◆ **What is expected**: Copy out only the span from the line with "[741,800,778,809] 36.68% ->" to the end of the data, both ends kept, word for word.

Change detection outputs
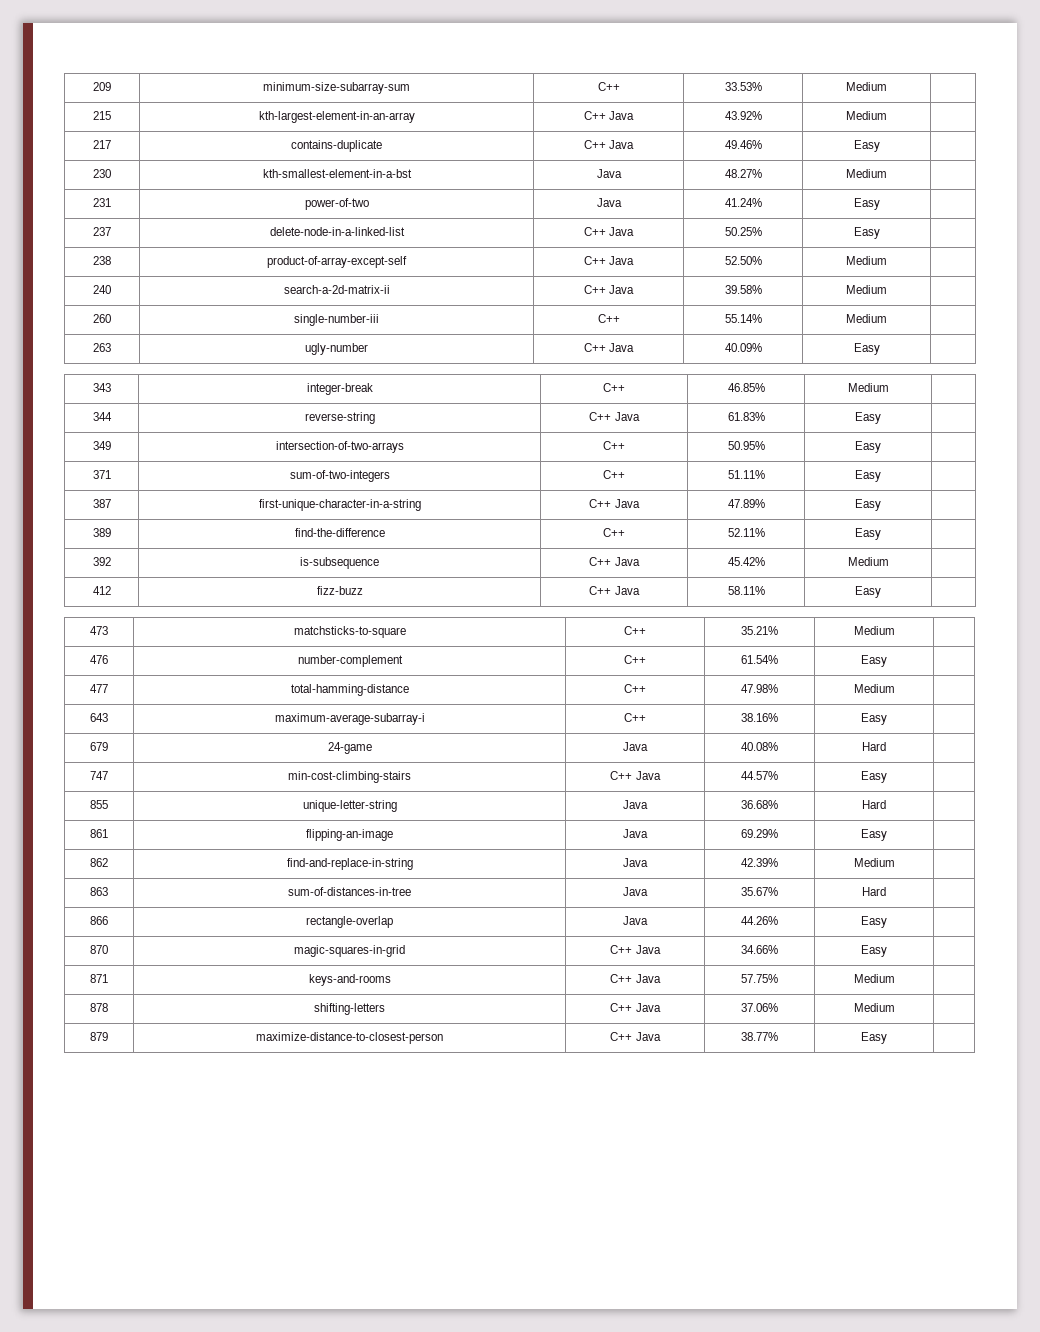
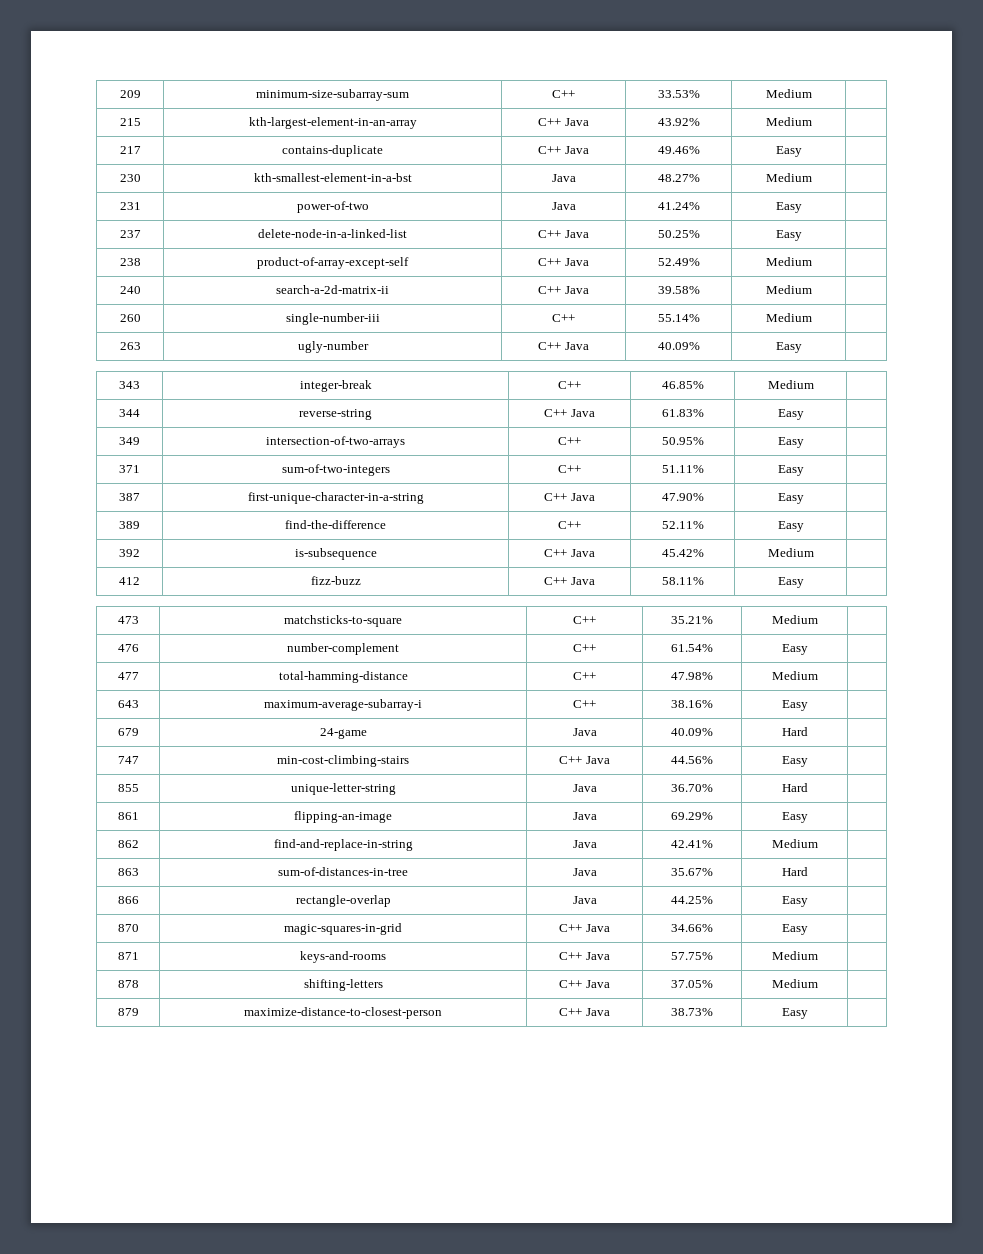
[724,256,762,265] 52.50% -> [657,258,700,266] 52.49%
[727,499,765,508] 47.89% -> [661,493,704,501] 47.90%
[741,742,778,751] 40.08% -> [671,728,713,736] 40.09%
[741,771,778,780] 44.57% -> [671,756,713,764] 44.56%
[741,800,778,809] 36.68% -> [671,784,713,792] 36.70%
[741,858,778,867] 42.39% -> [671,840,713,848] 42.41%
[741,916,778,925] 44.26% -> [671,896,713,904] 44.25%
[741,1003,778,1012] 37.06% -> [671,980,713,988] 37.05%
[741,1032,778,1041] 38.77% -> [671,1008,713,1016] 38.73%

◆ **Expected output**:
[741,800,778,809] 36.68% -> [671,784,713,792] 36.70%
[741,858,778,867] 42.39% -> [671,840,713,848] 42.41%
[741,916,778,925] 44.26% -> [671,896,713,904] 44.25%
[741,1003,778,1012] 37.06% -> [671,980,713,988] 37.05%
[741,1032,778,1041] 38.77% -> [671,1008,713,1016] 38.73%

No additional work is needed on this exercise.